=== 节选 ===

使用shell脚本调度Apache Kylin构建任务

464 阅读3分钟

本文已参与「开源摘星计划」,欢迎正在阅读的你加入。活动链接:github.com/weopenproje…

背景

在使用 Kylin 作为 OLAP 查询引擎时,我们需要让 kylin 自动进行 cube 构建,当有增量数据产生时,由调度系统自动触发 kylin 的任务构建,这样使得数仓数据计算和 kylin cube 构建可以串起来。

接口说明

触发 kylin 调度任务的方式为调用 kylin 接口,然后触发任务构建。 我们可以通过 java、python 代码的方式调用 kylin 的接口,也可以直接使用 shell 调用 kylin 的接口。

这里主要需要用到3个接口。

  1. http://your-kylin-host:7070/kylin/api/user/authentication

用户认证接口,用来验证 kylin 的用户认证。

  1. http://your-kylin-host:7070/kylin/api/cubes/${cubeName}/rebuild

cube构建接口,用来触发 kylin cube 的构建任务。

  1. http://your-kylin-host:7070/kylin/api/jobs/${id}

根据jobId查询job状态接口,用来监控 cube 构建任务的执行情况。

脚本实现

下面是我编写的 kylin cube 构建脚本。

=== 所给数据 ===

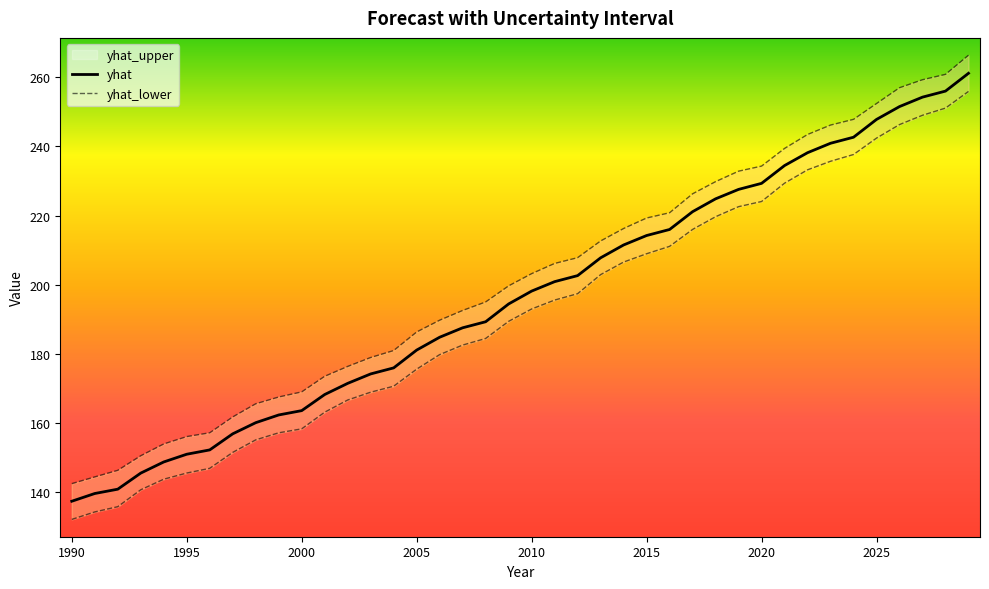

Where does the yhat_lower series first go above 192?

2010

=== 任务要求 ===
请从 Kylin 调度文章的最后一句之后接着往下写。 上面这些行是单独的材料，与 Kylin 调度文章无关。

=== 任务答案 ===
#!/bin/bash
##******************************************************************************
## **  功能描述: kylin cube 构建
## **
## **  执行参数:2-4个 1.(必填) 第一个是构建日期.支持日期或者月份或者字符串null,日期构建日类型的cube,月份构建月类型的cube,null构建没有日期分区的cube
## **                          一次只能构建日模型的一天或月模型的一个月,或者没有日期分区的cube。  例:20200101  或者  202001   或者字符串  null
## **                  2.(必填) 第二个参数是cube名称。
## **                  3.(可选) hive表名,用来统计要构建的数据量。
## **                  4.(可选) hive表的日期分区字段名称,用来统计要构建的数据量时使用,全量构建的cube或者是hive表名为空的情况下不需要此参数。默认为dt。
## *****************************************************************************

source /etc/profile
source ~/.bashrc


username="这里填kylin系统的用户名"
password="这里填kylin系统的密码"
cubeName=$2
echo "【cube name is $2】"

dateParam=$(echo $1 | tr '[A-Z]' '[a-z]')
startTime="123"
endTime="123"
if [[ ${#dateParam} -eq 6 ]]; then
  endTime=${dateParam}"01"
  startTime=$(date -d "$endTime-1 days" +%Y%m%d)
  echo "【build month cube】"
elif [[ ${#dateParam} -eq 8 ]]; then
  startTime=${dateParam}
  endTime=$(date -d "$startTime+1 days" +%Y%m%d)
  echo "【build day cube】"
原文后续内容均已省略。